### What you need to do:
Each line from the one containing "vfov_deg: 26.2" to the end of the records should be copied exactly, and no other line.
+--
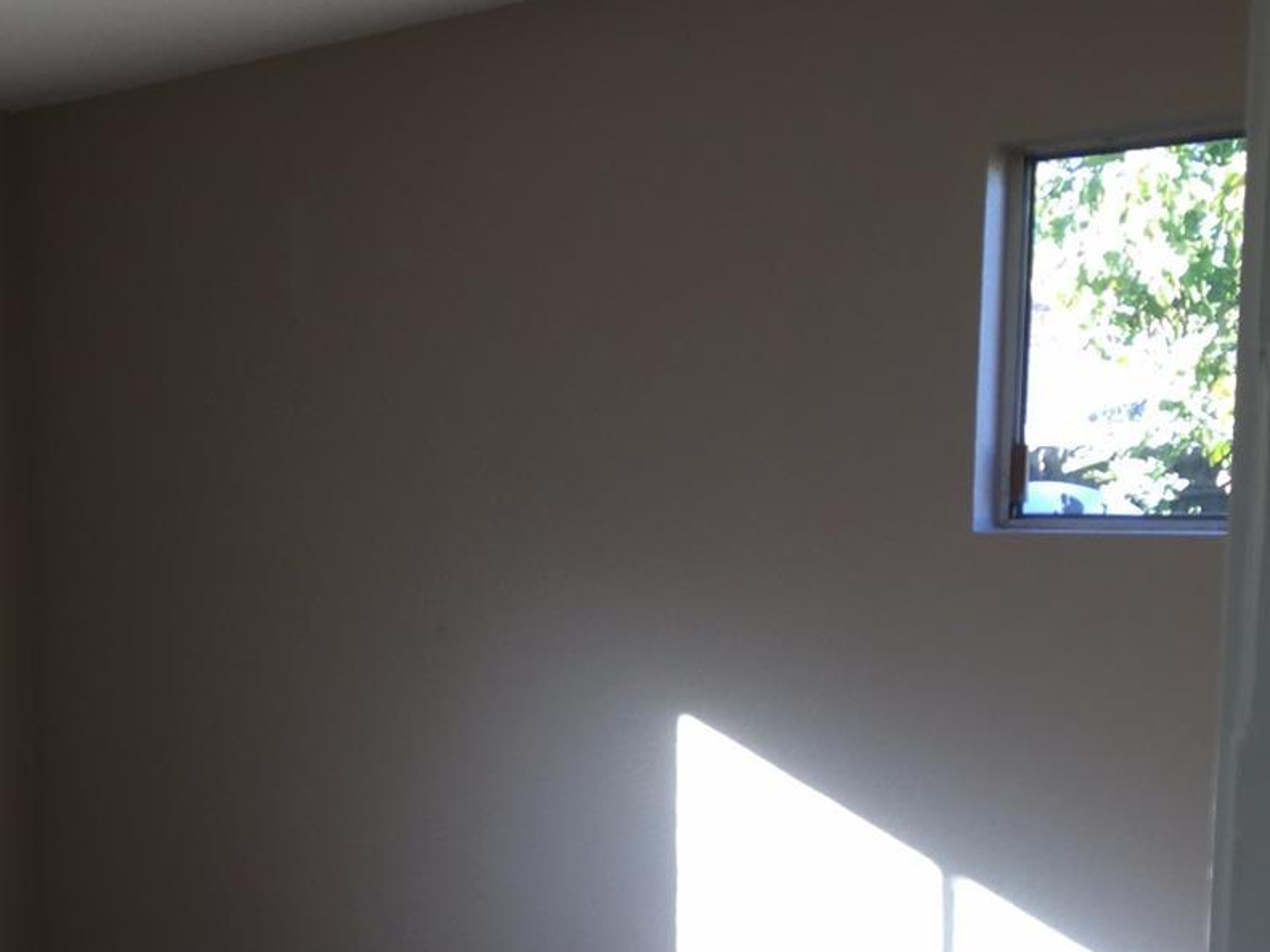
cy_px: 714
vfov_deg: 26.2
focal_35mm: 55
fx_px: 2018
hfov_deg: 33.1
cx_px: 124
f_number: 2.2
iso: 32
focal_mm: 4.15
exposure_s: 1/60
+--
### Expected answer:
vfov_deg: 26.2
focal_35mm: 55
fx_px: 2018
hfov_deg: 33.1
cx_px: 124
f_number: 2.2
iso: 32
focal_mm: 4.15
exposure_s: 1/60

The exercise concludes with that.